Continua imperando o velho paradigma, surgido no século XVI com Newton, Francis Bacon e Kepler, atomístico, mecanicista e determinístico como se não tivesse existido um Einstein, um Hubble, um Heisenberg, um Reeves, um Hawking, um Lovelock, um Capra e tantos outros que nos elaboraram a nova visão do universo e da Terra.

Cito as palavras do prêmio Nobel de Biologia (1974) Christian de Duve, que escreveu um dos melhores livros sobre a história da vida: “Poeira vital: a vida como imperativo cósmico”. A evolução biológica marcha em ritmo acelerado para uma grave instabilidade. O “nosso tempo lembra uma daquelas importantes rupturas na evolução, assinaladas por grandes extinções em massa”.

Desta vez ela não vem de algum meteoro rasante como em eras passadas que quase eliminou toda vida, mas do próprio ser humano que pode ser não só suicida e homicida, mas também ecocida, biocida e por fim geocida. Ele pode pôr fim à vida no nosso planeta, deixando apenas os microorganismos do solo que se contam em quatrilhões de quatrilhões de bactérias, fungos e vírus.

Em razão desta ameaça montada pela máquina de morte fabricada pela irracionalidade da modernidade, se introduziu a expressão antropoceno, uma espécie de nova era geológica na qual a grande ameaça de devastação se deriva do próprio ser humano (antropos).

Ele interveio e continua intervindo de forma tão profunda nos ritmos da natureza e da Terra que está afetando as bases ecológicas que os sustenta. Segundo os biólogos Wilson e Ehrlich, desaparecem entre 70 a 100 mil espécies de seres vivos por ano devido à relação hostil que o ser humano mantém com a natureza. A consequência é clara: a Terra perdeu seu equilíbrio e os eventos extremos o mostram irrefutavelmente. Só ignorantes como Trump negam as evidências empíricas.
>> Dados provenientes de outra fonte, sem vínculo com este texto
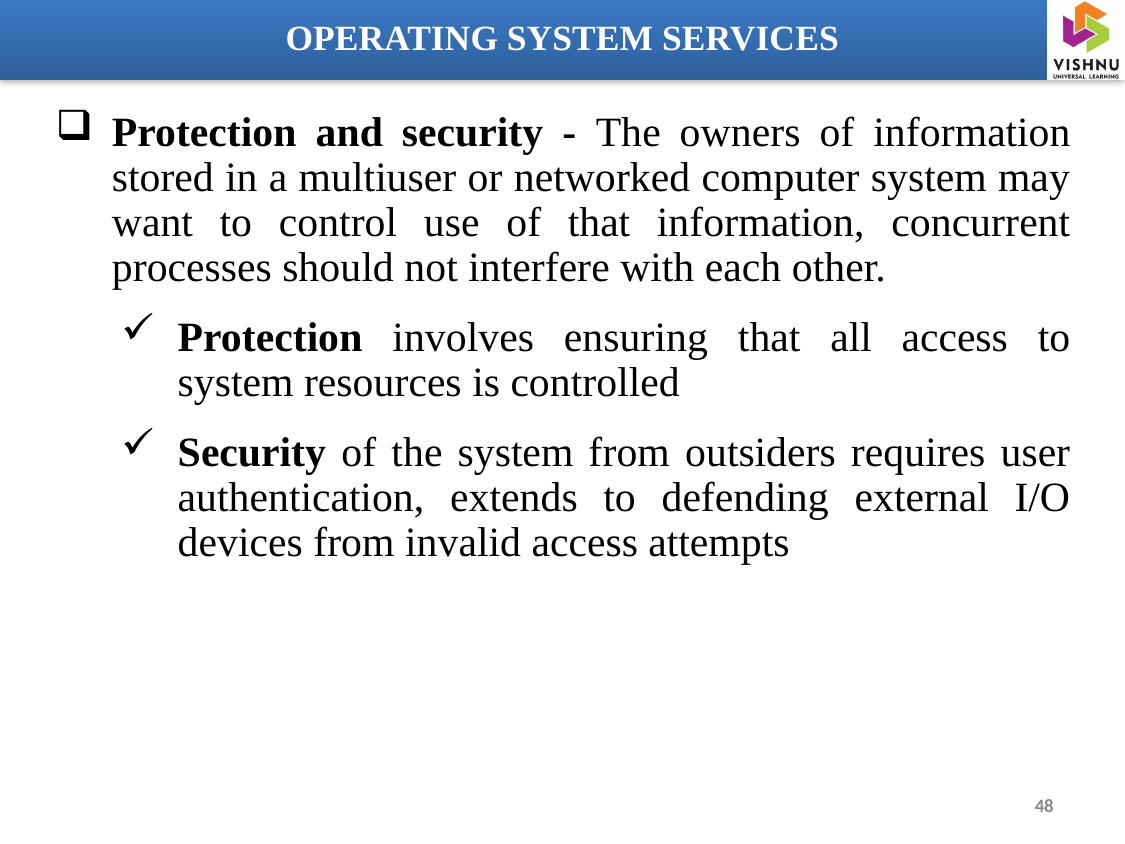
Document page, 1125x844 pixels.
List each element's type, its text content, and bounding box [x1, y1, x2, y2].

text_box OPERATING SYSTEM SERVICES [0, 0, 1045, 80]
picture [1047, 0, 1125, 80]
list Protection and security - The owners of information stored in a multiuser or networked computer system may want to control use of that information, concurrent processes should not interfere with each other. Protection involves ensuring that all access to system resources is controlled Security of the system from outsiders requires user authentication, extends to defending external I/O devices from invalid access attempts [40, 102, 1087, 614]
slide_number 48 [806, 782, 1069, 827]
O futuro da Terra não cai do céu, mas das decisões que tomarmos no sentido de estarmos em consonância com os ritmos da natureza e do universo. Cito Swimme: “O futuro será determinado entre aqueles comprometidos com o Tecnozoico, um futuro de exploração crescente da Terra como recurso, tudo para o benefício dos humanos e aqueles comprometidos com o Ecozoico, um novo modo de relação para com a Terra em que o bem-estar de toda a comunidade terrestre é o principal interesse”.
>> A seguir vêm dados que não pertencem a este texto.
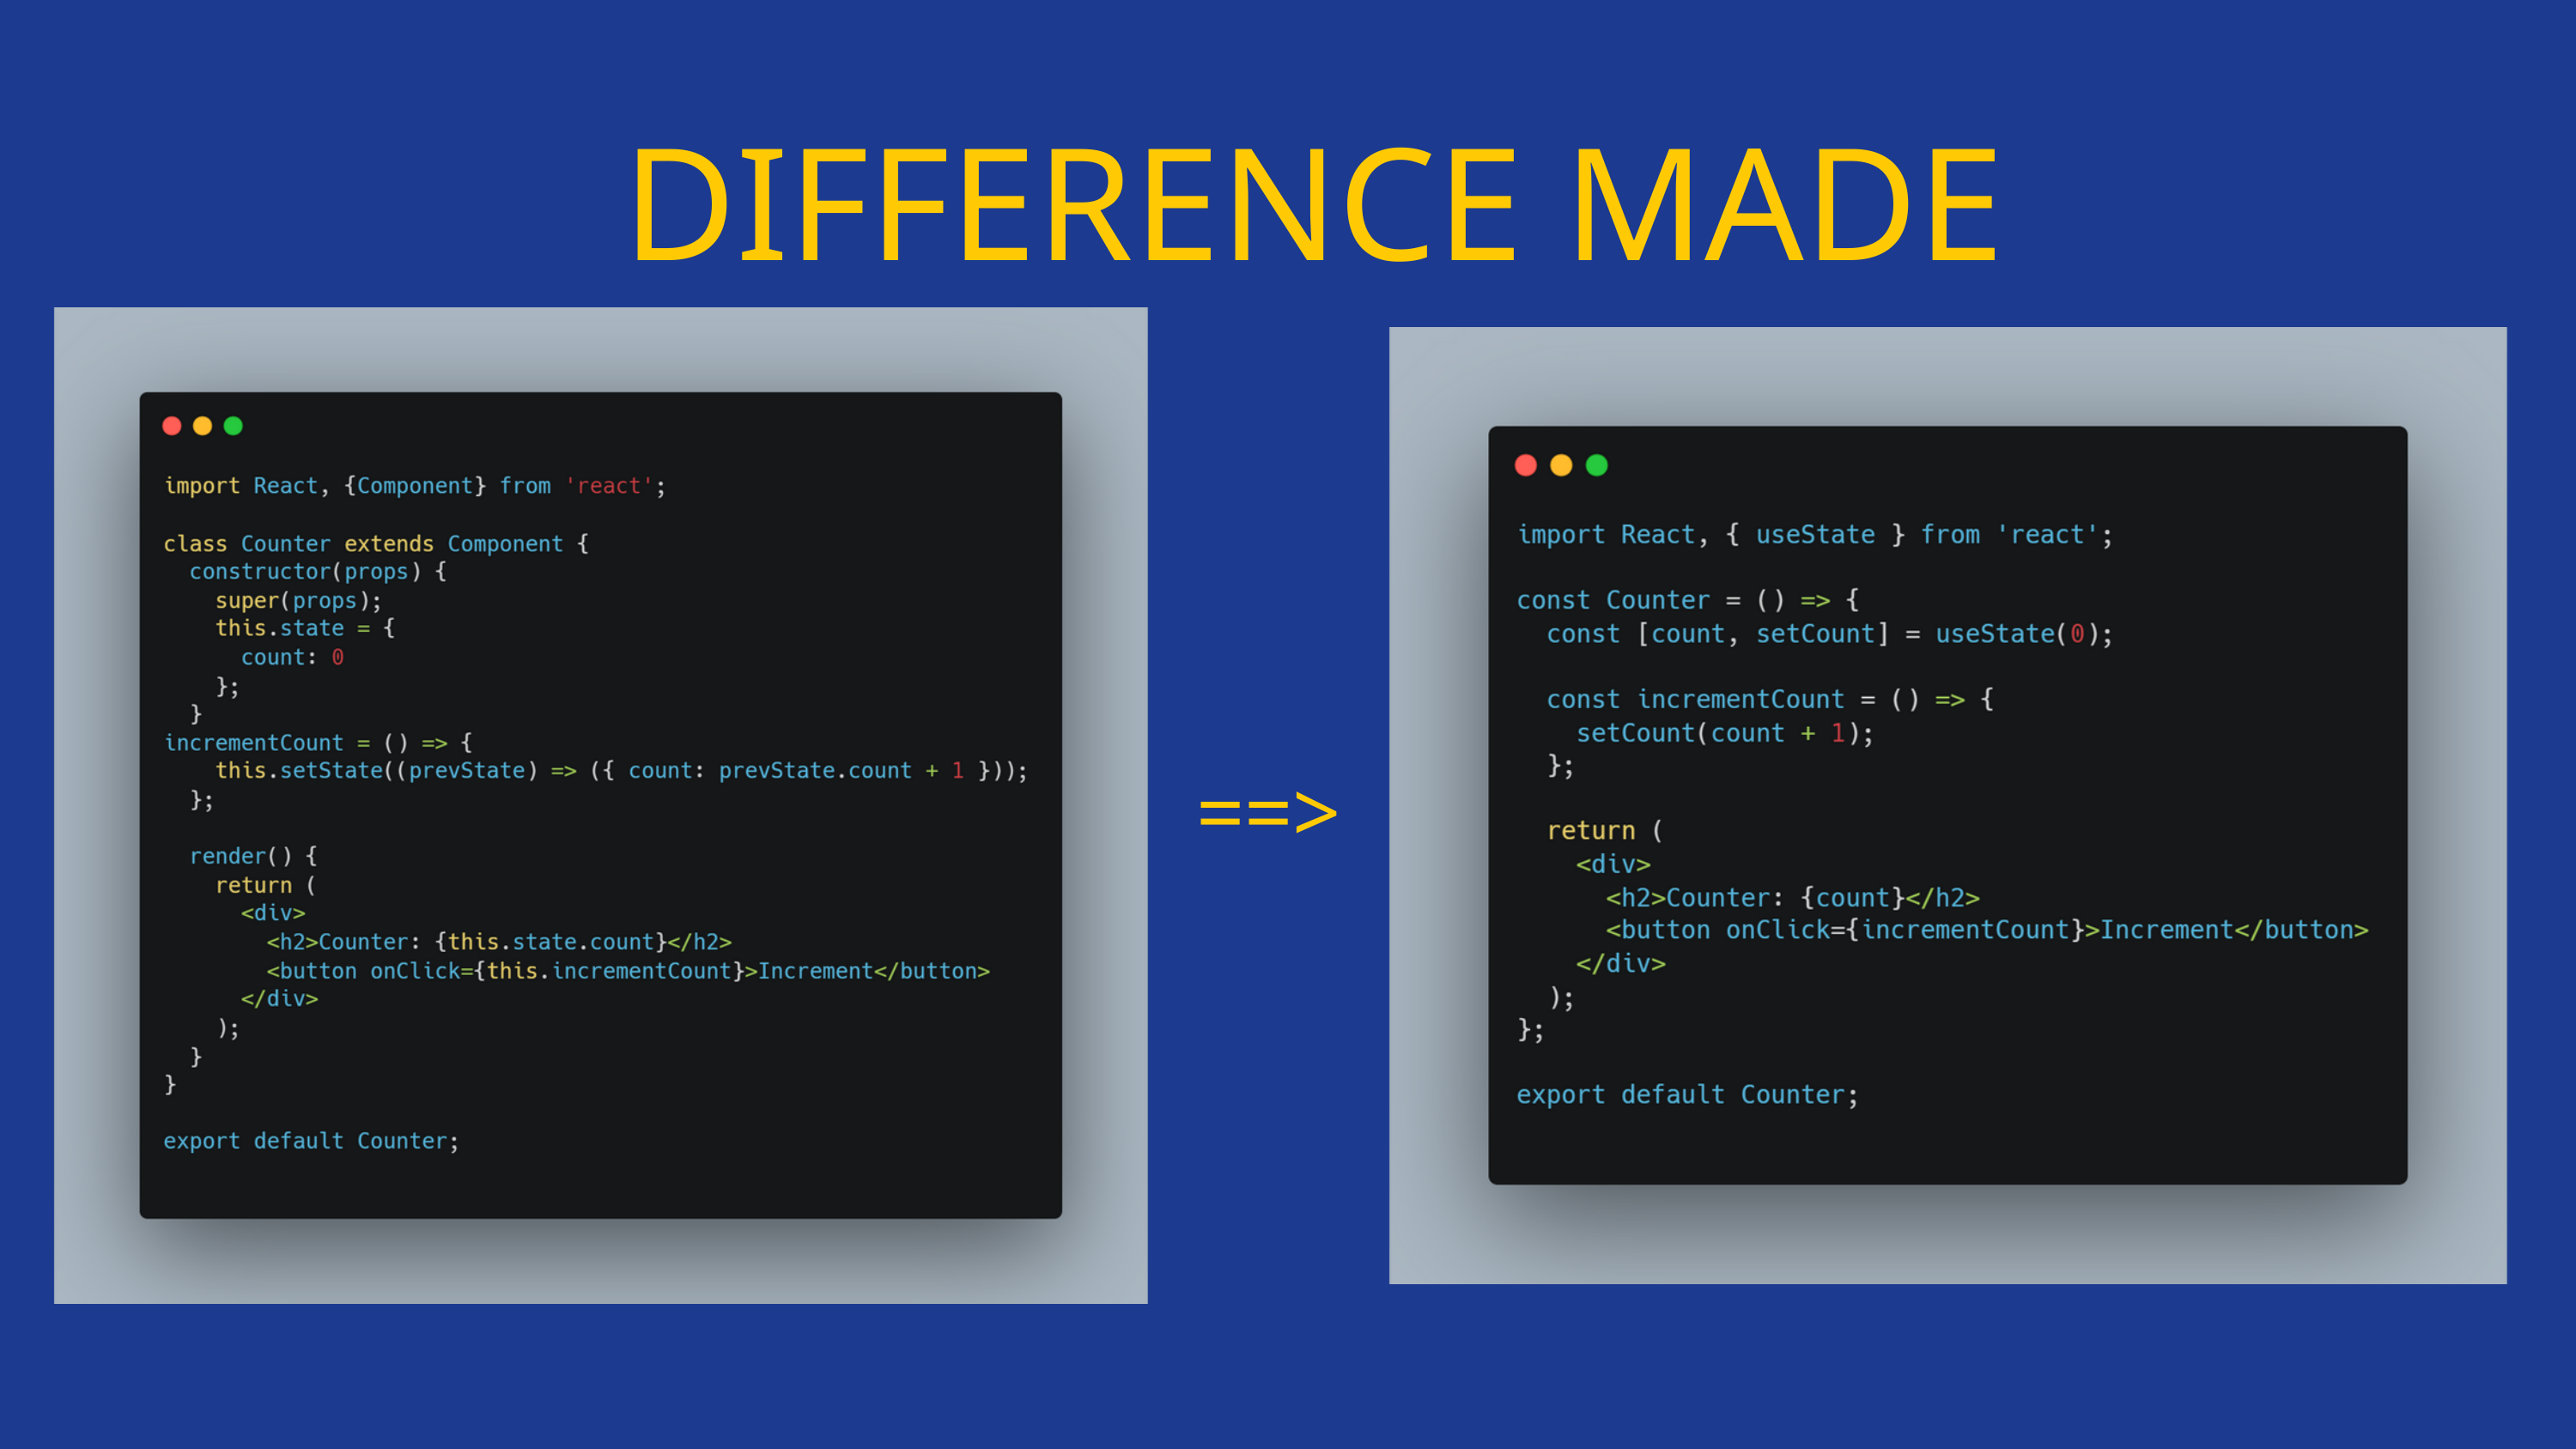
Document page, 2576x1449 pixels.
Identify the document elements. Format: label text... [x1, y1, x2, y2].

text_box [53, 307, 1149, 1304]
text_box ==> [1195, 742, 1341, 861]
text_box DIFFERENCE MADE [567, 106, 2061, 292]
text_box [1388, 327, 2508, 1284]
Se esse não predominar, conheceremos possivelmente uma catástrofe, desta vez efetuada pela própria Terra, para se livrar de uma de suas criaturas que ocupou todos os espaços de forma violenta e ameaçadora das demais espécies, que, por terem a mesma origem e o mesmo código genético, são seus irmãos e irmãs, não reconhecidos, mas maltratados e até assassinados. Temos que merecer subsistir neste planeta.

Esta é a encruzilhada de nosso tempo: ou mudar ou desaparecer. Mas quem crê nisso? Nós continuamos a gritar.